GMO Safety: In the laboratory you focused on a specific species – a mirid bug that you selected as a model organism. What makes this particular mirid bug a good model organism?

Eva Schultheis: Our “pet”, Trigonotylus caelestialium, a mirid bug, is interesting because it ingests the Bt proteins from the plants, which means it is to them. It is also very abundant in the field, which means it appears in large numbers. The bugs are easy to catch, simple to identify and you can keep them and breed them in the laboratory. What is particularly interesting is that this mirid bug is found almost all over the world. It is found in Canada and the USA, in Russia, in various Asian countries and in Central Europe, which means it can be used worldwide.

GMO Safety: You built up your own breeding programme with this species of mirid bug and conducted various tests on the insects in the laboratory. What were you investigating in these laboratory tests?

Eva Schultheis: First of all we caught mirid bugs in the field and brought them into the laboratory. The first step then was to establish a method of breeding them on maize. We were successful and managed to breed up to four generations per year. In a second step we conducted a full-life-cycle test, in other words, we documented the development of the bugs from egg laying to hatching and nymphal development to adult insect and egg laying again, on all four of the maize varieties we were studying.

We also conducted various feeding trials. For instance, we observed whether there are differences in feeding behaviour between varieties. To do this, we measured the area eaten by a bug each day. Then we kept the bugs on Bt maize for a while and then transferred them to conventional maize to see whether the Bt proteins in the bug stay there and accumulate or whether they are excreted again. That would be important in the food chain, if the insects were accumulating large quantities of Bt proteins.

GMO Safety: And did you notice any abnormalities?

Eva Schultheis: We did not observe any differences in the feeding experiments that investigated feeding quantities. In the feeding trials where we started by keeping the bugs on Bt maize and then moved them to conventional maize we were able to see that the Bt proteins had completely disappeared from the bugs after six hours, so we can assume that there is no accumulation of Bt proteins in the bugs that could have impacts on the food web.

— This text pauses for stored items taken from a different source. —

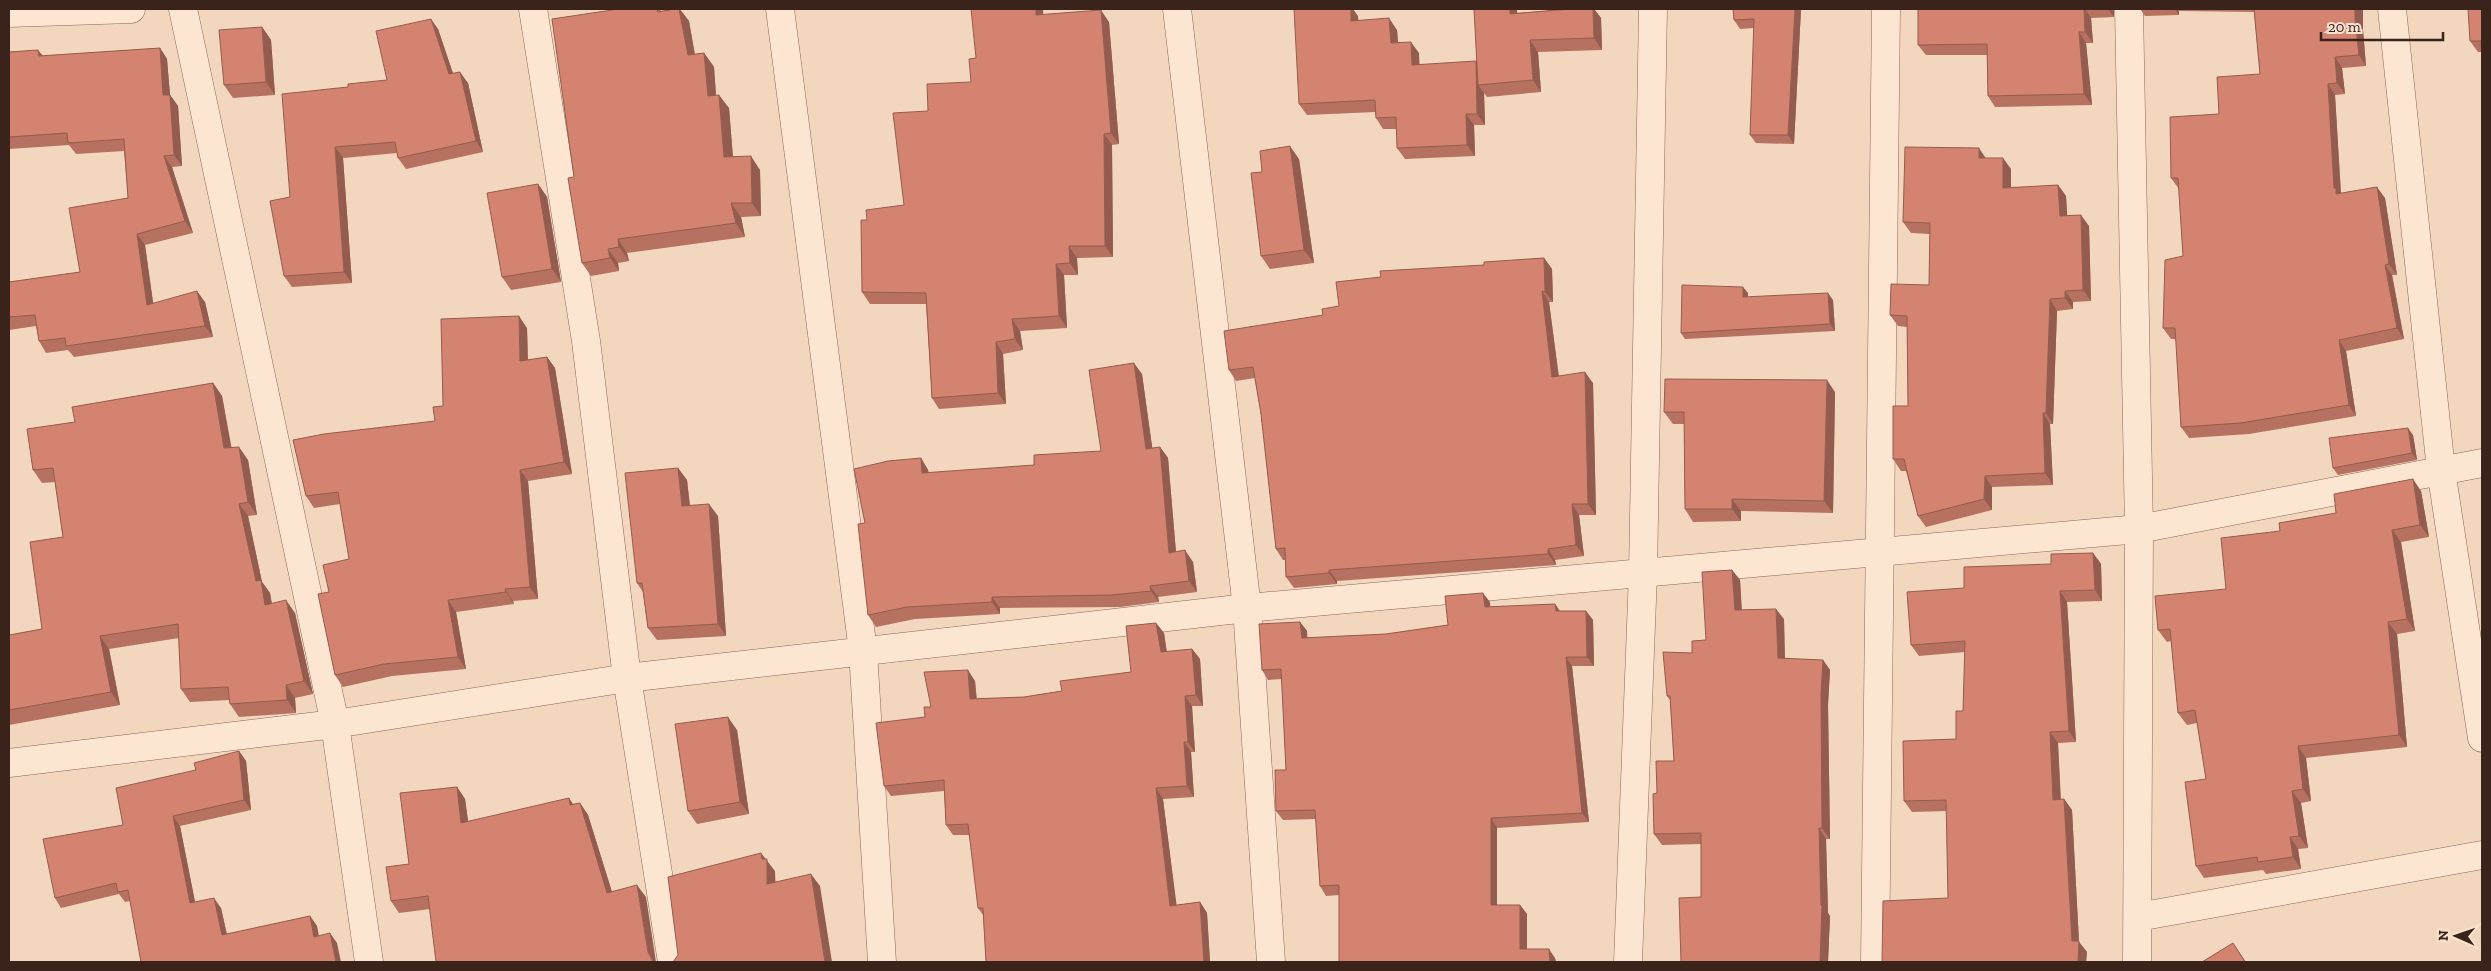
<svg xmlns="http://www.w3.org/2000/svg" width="2491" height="971" font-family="'Zilla Slab',serif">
<rect width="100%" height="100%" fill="#f2d7be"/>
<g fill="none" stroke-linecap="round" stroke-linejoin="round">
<!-- minor casing -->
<g stroke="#8d6655" stroke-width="29">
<path id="minor" d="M183 9 335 724 369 962
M533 9 586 341 627 678 672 962
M780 9 863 651 882 962
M1177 9 1247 608 1271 962
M2129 9 2139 529 2137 962
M2392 9 2441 470 2482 738
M9 13 131 9
M9 763 335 724 627 678 1247 608 2139 529 2482 463
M2138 917 2482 855
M1628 962 1643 574 1653 9
M1875 962 1886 9"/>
</g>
<!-- minor -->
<use href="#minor" stroke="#fce6d2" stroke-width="28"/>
</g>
<!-- wall -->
<path fill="#b67160" d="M619 9H660L661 11 674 9H680L689 21 695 54 704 53 714 67 716 95 729 108 733 157 760 170 761 216 741 217 745 237 627 253 629 261 618 263 619 271 591 276 582 263 574 177Z
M1474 9H1517V13L1570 9H1594L1601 18 1602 50 1538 52 1541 92 1487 97 1484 93 1485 125H1474L1475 156 1405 159 1397 148V129H1383L1376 118 1375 112 1307 115 1299 104 1358 16V21L1397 30 1398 42 1419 53V65L1477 63Z
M1801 9 1794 144 1756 143 1750 135 1754 28 1740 29 1734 20Z
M1918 9H2114V17L2091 18 2093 43H2086L2092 105 1995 107 1988 96 1987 55H1926L1918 45Z
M2140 9H2363V30L2366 66 2342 68 2345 94 2335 95 2341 193 2385 198 2397 275H2392L2404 339 2346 351 2356 416 2249 434 2189 438 2181 427 2176 339H2171L2163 328 2183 256 2179 189 2171 178 2219 114 2260 74 2254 12 2179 11V15L2145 16Z
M2482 9V52H2478L2470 41Z
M1043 15 1109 22 1119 144 1112 145 1113 257 1077 258 1078 275H1064L1067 328 1020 331 1023 350 1003 354 1006 404 939 409 932 398 926 304H870L862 292 867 220 904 205 928 111 971 82Z
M262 27 271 40 275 95 233 98 224 85Z
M438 29 453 74 468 83 483 152 406 169 398 158 397 153 343 158 352 283 292 287 284 276 290 197 387 80Z
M160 48 167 59 170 95 178 106 182 166 172 167 193 233 145 245 153 303 205 302 213 337 74 357 68 350 46 353 39 341 36 326 9 330V282L80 272 128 198 124 151 76 154 69 145 9 149V52L38 50 43 56Z
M1986 158 2011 169V188L2058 185 2066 196 2067 215 2089 226 2091 301 2073 302V309L2057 311 2053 424H2050L2053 485 1992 487V510L1926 527 1918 516 1906 471H1901L1893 459 1908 406 1907 327 1898 326 1890 315 1929 285 1930 234 1911 233 1903 222Z
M1299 159 1314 263 1270 269 1261 256 1262 172Z
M538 184 547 197 561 282 511 290 502 277Z
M1544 258 1552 269 1553 302H1549L1559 376 1593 383 1596 515H1579L1584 556 1555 560 1556 565 1337 581V584L1294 588 1286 577 1285 560H1283L1276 549 1261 414 1255 378 1236 381 1229 370 1339 306 1484 265Z
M1748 293V297L1833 300 1835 331 1685 339 1681 333Z
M527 328 528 360 547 357 555 368 572 474 528 481 538 599 513 601 514 604 456 612 466 669 392 676 343 687 335 675 329 592 349 559 340 504 314 508 306 496 435 421 443 406Z
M1142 374 1152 448 1160 447 1168 458 1176 552 1193 562 1197 592 1158 597 1159 602 1120 607 1000 608V614L915 619 876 627 868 615 865 523 921 458 928 470 929 473 1034 465 1101 451Z
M213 383 222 396 231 448 248 460 257 515 248 516 262 582 270 593 272 604 295 613 313 694 295 698 296 713 239 717 230 704 229 700 190 702 181 689 179 638 109 649 120 705 9 725V635L42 629 63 537 55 482 42 483 33 470 75 422Z
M1835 392 1833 513 1741 511V521L1693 522 1685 509 1684 424H1673L1664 412Z
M2413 435 2417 460 2338 475 2333 468Z
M678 468 687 480 690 505 718 516 726 636 657 640 648 628 643 592 637 583Z
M2421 491 2429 537 2401 542 2415 631 2397 634 2407 747 2306 758 2311 801 2301 803 2308 848 2298 849 2301 869 2266 874 2263 870 2204 878 2196 866 2206 779 2197 723 2187 725 2178 713 2171 641 2167 642 2158 630 2226 589 2280 531 2336 513Z
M2093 553 2101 564 2102 601 2067 602 2076 742 2058 743 2061 799H2064L2072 810 2079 942 2087 952 2086 962H1882L1948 898 1947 811 1912 812 1904 801 1956 739 1963 711 1965 652 1919 656 1911 645 1964 588Z
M1732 570 1740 580 1742 610 1784 619 1785 659 1823 660 1830 670 1828 705 1830 839H1826L1828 913 1830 916 1828 962H1681L1701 897V844L1662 845 1654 834 1657 793 1674 761 1670 700 1667 696 1692 653 1706 640Z
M1490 602V607L1555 604 1560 611H1586L1593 620 1594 666H1572L1589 822 1497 828V905H1520L1527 914V949L1555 958 1556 962H1339V895L1326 896 1320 886 1316 819 1283 820 1276 811 1286 770 1282 679 1268 680 1262 670 1300 622 1307 631V638L1386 634 1448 625Z
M1156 623 1164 633 1167 652 1192 649 1200 659 1203 706H1192L1195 752H1191L1194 797 1163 799 1176 905 1200 902 1207 913 1210 962H986L983 915 978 908 970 835H953L946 825 944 791 891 796 884 786 931 707 975 681 977 699 1024 697 1062 691 1131 672Z
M737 730 749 814 697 824 688 811Z
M239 751 246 761 251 810 180 826 195 902 221 908 227 934 310 916 317 926 318 936 337 943 141 962 130 901 125 902 119 894 61 908 55 898 123 825 196 770Z
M457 787 465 799 468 821 580 803 588 815 612 892 646 897 430 909 399 913 391 901 409 864Z"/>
<!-- shaded-wall -->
<path fill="#945c4e" d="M679 9 689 21 697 69 688 55Z
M1036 9H1043L1044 26 1036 15Z
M1351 9H1353L1358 16 1359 32 1351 21Z
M1510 9H1517L1518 26 1510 14Z
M1593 9H1594L1601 18 1602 50 1594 38Z
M1795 9H1801L1794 144 1788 135Z
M2084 9H2085L2091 18 2093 43 2085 32Z
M2108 9H2114V17Z
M2175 9H2177L2179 11V15Z
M2355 9H2363V30L2366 66 2359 55 2355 19Z
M1101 10 1109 22 1119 144 1111 133Z
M1389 18 1397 30 1399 54 1391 43Z
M431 19 438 29 457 85 449 74Z
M262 27 271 40 275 95 266 82Z
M2079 32 2086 43 2092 105 2084 94Z
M1530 40 1538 52 1541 92 1533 80Z
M1411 42 1419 53 1420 77 1412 65Z
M160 48 167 59 170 95 178 106 182 166 174 155 163 95Z
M38 50 46 61 39 56Z
M704 53 714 67 717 110 708 96Z
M2335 57 2342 68 2345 94 2337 83Z
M1476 61 1484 72 1478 85 1484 93 1485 125 1477 114Z
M460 72 468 83 483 152 476 141Z
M2328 84 2335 95 2341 196 2336 194 2334 188Z
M719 95 729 108 734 171 724 157Z
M1466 114 1474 125 1475 156 1467 145Z
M1104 134 1112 145 1113 257 1105 246Z
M1290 146 1299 159 1314 263 1304 250Z
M335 147 343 158 352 283 344 272Z
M1979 148 1987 160 1979 158Z
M164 156 172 167 193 233 185 221Z
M751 156 760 170 761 216 752 203Z
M2003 158 2011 169V199L2003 188Z
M538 184 547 197 561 282 552 269Z
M2058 185 2066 196 2068 227 2060 216Z
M2377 187 2385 198 2397 275 2389 264Z
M731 203 741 217 745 237 736 223Z
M2081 215 2089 226 2091 301 2083 290Z
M137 234 145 245 155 316 147 305Z
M618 239 627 253 629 261 619 247Z
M1069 246 1077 258 1078 275 1070 263Z
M608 249 618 263 619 271 610 258Z
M1544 258 1552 269 1553 302 1545 292Z
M1056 264 1064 275 1067 328 1059 316Z
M2385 265 2392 275 2404 339 2397 328Z
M1743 287 1748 293V304L1743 297Z
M197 291 205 302 213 337 205 326Z
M1542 291 1549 302 1560 388 1552 377Z
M2065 291 2073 302V309L2065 298Z
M1828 293 1833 300 1835 331 1830 324Z
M2050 299 2057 311 2053 424 2046 413Z
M519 316 527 328 528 373 520 361Z
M1012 319 1020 331 1023 350 1015 339Z
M2339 340 2346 351 2356 416 2349 405Z
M996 342 1003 354 1006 404 998 393Z
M547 357 555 368 572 474 564 462Z
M1134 363 1142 374 1154 460 1146 449Z
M1585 372 1593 383 1596 515 1588 504Z
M1827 380 1835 392 1833 513 1824 501Z
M213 383 222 396 234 461 224 448Z
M2043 413 2050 424 2053 485 2045 473Z
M2408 428 2413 435 2417 460 2412 453Z
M239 447 248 460 257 515 248 502Z
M1160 447 1168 458 1177 564 1169 553Z
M921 458 928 470 930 485 922 473Z
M678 468 687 480 691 518 682 506Z
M520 470 528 481 538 599 530 587Z
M1985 476 1992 487V510L1984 499Z
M2413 479 2421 491 2429 537 2420 525Z
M1732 499 1741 511V521L1732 509Z
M239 504 248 516 262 582 270 593 274 618 265 605 256 581Z
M709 504 718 516 726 636 718 624Z
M1572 504 1579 515 1584 556 1576 545Z
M2392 530 2401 542 2415 631 2407 619Z
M1548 549 1555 560 1556 565 1548 554Z
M1185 550 1193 562 1197 592 1189 581Z
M2093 553 2101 564 2102 601 2095 590Z
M1329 570 1337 581V584L1329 573Z
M1732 570 1740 580 1742 621 1735 610Z
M1150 586 1158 597 1159 602 1151 591Z
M505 589 513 601 514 604 506 592Z
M2060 591 2067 602 2076 742 2069 731Z
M1483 593 1490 602 1491 616 1485 607Z
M992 597 1000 608V614L992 602Z
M286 600 295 613 313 694 304 681Z
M448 600 456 612 466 669 458 657Z
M1555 604 1561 613 1556 611Z
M1776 609 1784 619 1785 669 1778 658Z
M1586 611 1593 620 1594 666 1587 657Z
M1300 622 1307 631 1308 647 1302 638Z
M2388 622 2397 634 2407 747 2399 735Z
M1156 623 1164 633 1168 663 1161 652Z
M100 636 109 649 120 705 111 692Z
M1192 649 1200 659 1203 706 1196 695Z
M1566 657 1572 666 1589 822 1582 813Z
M1823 660 1830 670 1828 705 1830 839 1822 828 1821 695Z
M968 670 975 681 977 710 970 699Z
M286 685 295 698 296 713 287 700Z
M1185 696 1192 706 1195 752 1188 742Z
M728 717 737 730 749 814 740 802Z
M2050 732 2058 743 2061 811 2053 800Z
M1184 742 1191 752 1194 797 1187 786Z
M2298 746 2306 758 2311 801 2303 789Z
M239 751 246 761 251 810 244 800Z
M457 787 465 799 470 835 461 823Z
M1156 788 1163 799 1178 916 1170 906Z
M2292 791 2301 803 2308 848 2299 836Z
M569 798 577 810 570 805Z
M2064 799 2072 810 2079 942 2087 952 2086 962H2078L2072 941Z
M580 803 588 815 616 905 607 893Z
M173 816 180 826 197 912 190 903Z
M1491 818 1497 828V914L1491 905Z
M1819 828 1826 839 1828 913 1830 916 1828 962H1820L1821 905Z
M2290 837 2298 849 2301 869 2293 857Z
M761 853 775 871 776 897 767 884Z
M811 874 820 886 832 962H825Z
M637 885 646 897 656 962H653L648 952Z
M214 898 221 908 229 945 222 935Z
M1200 902 1207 913 1210 962H1204Z
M1520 905 1527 914V958L1520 949Z
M310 916 317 926 321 947 314 937Z
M330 933 337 943 341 962H336Z
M2233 943 2246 962H2245Z
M1549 949 1555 958 1556 962H1550Z"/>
<!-- building -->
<path fill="#d48370" stroke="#945c4e" d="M619 9H657L658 12 674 9H679L688 55 704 53 708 96 719 95 724 157 751 156 752 203H731L736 223 618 239 619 247 608 249 610 258 582 263 568 178 574 177 552 19Z
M971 9H1036V15L1101 10 1111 133 1104 134 1105 246H1069L1070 263 1056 264 1059 316 1012 319 1015 339 996 342 998 393 932 398 926 293 862 292 861 220H867L866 210 904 205 893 113 928 111 927 84 971 82 969 59 976 58Z
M1294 9H1351V21L1389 18 1391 43 1411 42 1412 65 1476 61 1477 114H1466L1467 145 1397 148 1396 117 1376 118 1375 100 1299 104Z
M1474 9H1510V14L1570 9H1593L1594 38 1530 40 1533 80 1478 85Z
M1733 9H1795L1788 135H1750L1754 19 1734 20Z
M1918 9H2084L2085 32H2079L2084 94 1988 96 1987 44 1918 45Z
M2254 9H2355V19L2359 55 2335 57 2337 83 2328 84 2334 188H2336V194L2377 187 2389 264 2385 265 2397 328 2339 340 2349 405 2241 423 2181 427 2175 328H2163L2165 260 2183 256 2178 178H2171L2170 117 2219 114 2217 77 2260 74Z
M2468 9H2482V57L2481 41H2470Z
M431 19 449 74 460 72 476 141 398 158 395 142 335 147 344 272 284 276 270 201 290 197 282 94 348 87V84L387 80 376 31Z
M262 27 266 82 224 85 219 30Z
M160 48 163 95H170L174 155 164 156 185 221 137 234 147 305 197 291 205 326 66 346 65 338 39 341 35 315 9 317V282L80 272 69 208 128 198 124 139 68 143 67 133 9 137V52L38 50 39 56Z
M1290 146 1304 250 1261 256 1251 173 1262 172 1260 151Z
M1905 147 1979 148V158H2003V188L2058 185 2060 216 2081 215 2083 290 2065 291V298L2050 299 2046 413H2043L2045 473 1985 476 1984 499 1918 516 1904 459H1893V406H1908L1907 316 1890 315 1891 284 1929 285 1930 223 1903 222Z
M538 184 552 269 502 277 487 193Z
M1544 258 1545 292 1542 291 1552 377 1585 372 1588 504H1572L1576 545 1548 549V554L1329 570V573L1286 577 1285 548 1276 549 1261 414 1253 367 1229 370 1224 331 1323 315 1322 309 1339 306 1336 282 1381 277 1380 271 1484 265V262Z
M1682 285 1743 287V297L1828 293 1830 324 1681 333Z
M519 316 520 361 547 357 564 462 520 470 530 587 505 589 506 592 448 600 458 657 384 664 335 675 318 594 329 592 323 565 349 559 338 492 306 496 293 440 324 434 435 421 433 407 443 406 441 319Z
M1134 363 1146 449 1160 447 1169 553 1185 550 1189 581 1150 586 1151 591 1112 595 992 597V602L907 607 868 615 858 524 865 523 854 469 888 461 921 458 922 473 1034 465V455L1101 451 1089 370Z
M1665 379 1827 380 1824 501 1732 499V509H1685L1684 412H1664Z
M213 383 224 448 239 447 248 502 239 504 256 581 261 580 265 605 286 600 304 681 286 685 287 700 230 704 228 687 181 689 178 624 100 636 111 692 9 710V635L42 629 30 542 63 537 53 468 33 470 27 429 75 422 72 407Z
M2408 428 2412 453 2333 468 2329 438Z
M678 468 682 506 709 504 718 624 648 628 642 583H637L625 473Z
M2413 479 2420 525 2392 530 2407 619 2388 622 2399 735 2298 746 2303 789 2292 791 2299 836 2290 837 2293 857 2258 862 2257 857 2196 866 2185 782 2206 779 2195 710 2178 713 2170 629 2158 630 2155 596 2226 589 2221 538 2280 531 2279 523 2336 513 2334 494Z
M2093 553 2095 590 2060 591 2069 731 2050 732 2053 800 2064 799 2072 941H2079L2078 962H1882L1883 901 1948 898 1946 800 1904 801 1903 741 1956 739V711H1963L1965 641 1911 645 1907 592 1964 588V567L2051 564V554Z
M1732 570 1735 610 1776 609 1778 658 1823 660 1821 695 1822 828H1819L1821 905H1822L1820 962H1681L1679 898 1701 897V833L1654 834 1653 794 1657 793 1656 761H1674L1670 696H1667L1663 652 1692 653V641L1706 640 1702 572Z
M1483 593 1485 607 1555 604 1556 611H1586L1587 657H1566L1582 813 1491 818V905H1520V949H1549L1550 962H1339V885L1320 886 1315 810 1276 811 1275 770H1286L1281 669 1262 670 1259 624 1300 622 1302 638 1386 634 1448 625 1445 596Z
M1156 623 1161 652 1192 649 1196 695 1185 696 1188 742H1184L1187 786 1156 788 1170 906 1200 902 1204 962H986L983 908H978L968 824 946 825 944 780 884 786 876 723 925 717 924 707H931L924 672 968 670 970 699 1024 697 1062 691 1060 681 1131 672 1126 626Z
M728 717 740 802 688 811 675 724Z
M239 751 244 800 173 816 190 903 214 898 222 935 310 916 314 937 330 933 336 962H141L128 890 118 892 116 883 55 898 43 839 123 825 116 788 196 770 194 763Z
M457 787 461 823 569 798 570 805 580 803 607 893 637 885 648 952 652 960 655 962H436L428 896 391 901 386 867 409 864 400 793Z
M761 853 762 859H767V884L811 874 825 962H673L678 955 668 877Z
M2233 943 2245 962H2202Z"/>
<!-- border -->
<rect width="2491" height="971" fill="none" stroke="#3a231b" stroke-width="20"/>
<!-- north arrow -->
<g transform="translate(2456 936) rotate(272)" stroke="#f9e3cf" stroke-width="4" paint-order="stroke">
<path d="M0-4L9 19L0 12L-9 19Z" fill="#3a231b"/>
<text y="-8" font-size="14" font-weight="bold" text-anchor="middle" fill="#3a231b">N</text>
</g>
<!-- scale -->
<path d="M2321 32v8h122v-8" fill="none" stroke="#3a231b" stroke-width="2.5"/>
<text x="2328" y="32" font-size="15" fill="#3a231b" stroke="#f9e3cf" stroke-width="4" paint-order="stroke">20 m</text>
</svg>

In the full-life-cycle test, we investigated a number of different factors and we can say that there are differences between the different varieties. This is visible in the nymphal development time, for instance. But there is no clear effect caused by the Bt variety. Rather, the Bt variety always behaves in a very similar way to the near-isogenic variety, whereas there are differences between these and the Benicia variety and the second control variety.

GMO Safety: You also investigated whether the Bt proteins remain active once they have been ingested by the insects. Why did you do this and how?

Eva Schultheis: We wanted to know whether the Bt proteins ingested by the insects play a role in the food web. For this to be the case, the proteins would of course have to be active. This is why we took a bioassay that had been established here in the laboratory and adapted it to the target organism, the European corn borer. We then concentrated extracts from our mirid bugs and fed them to corn borer larvae. We were able to demonstrate that 17 per cent of the corn borer larvae we used in the test died as a result. So we can say that the proteins are bioactive. However, these extracts contain all three Bt proteins and only two of them are active against the European corn borer, so we would need to see where this value fits in tests with individual proteins.

In summary, we can say that the mirid bug we selected to be our representative species really is suitable as a model organism. It represents a link between the field and the laboratory and other trials with this organism could be envisaged.

GMO Safety: Thank you for talking to us.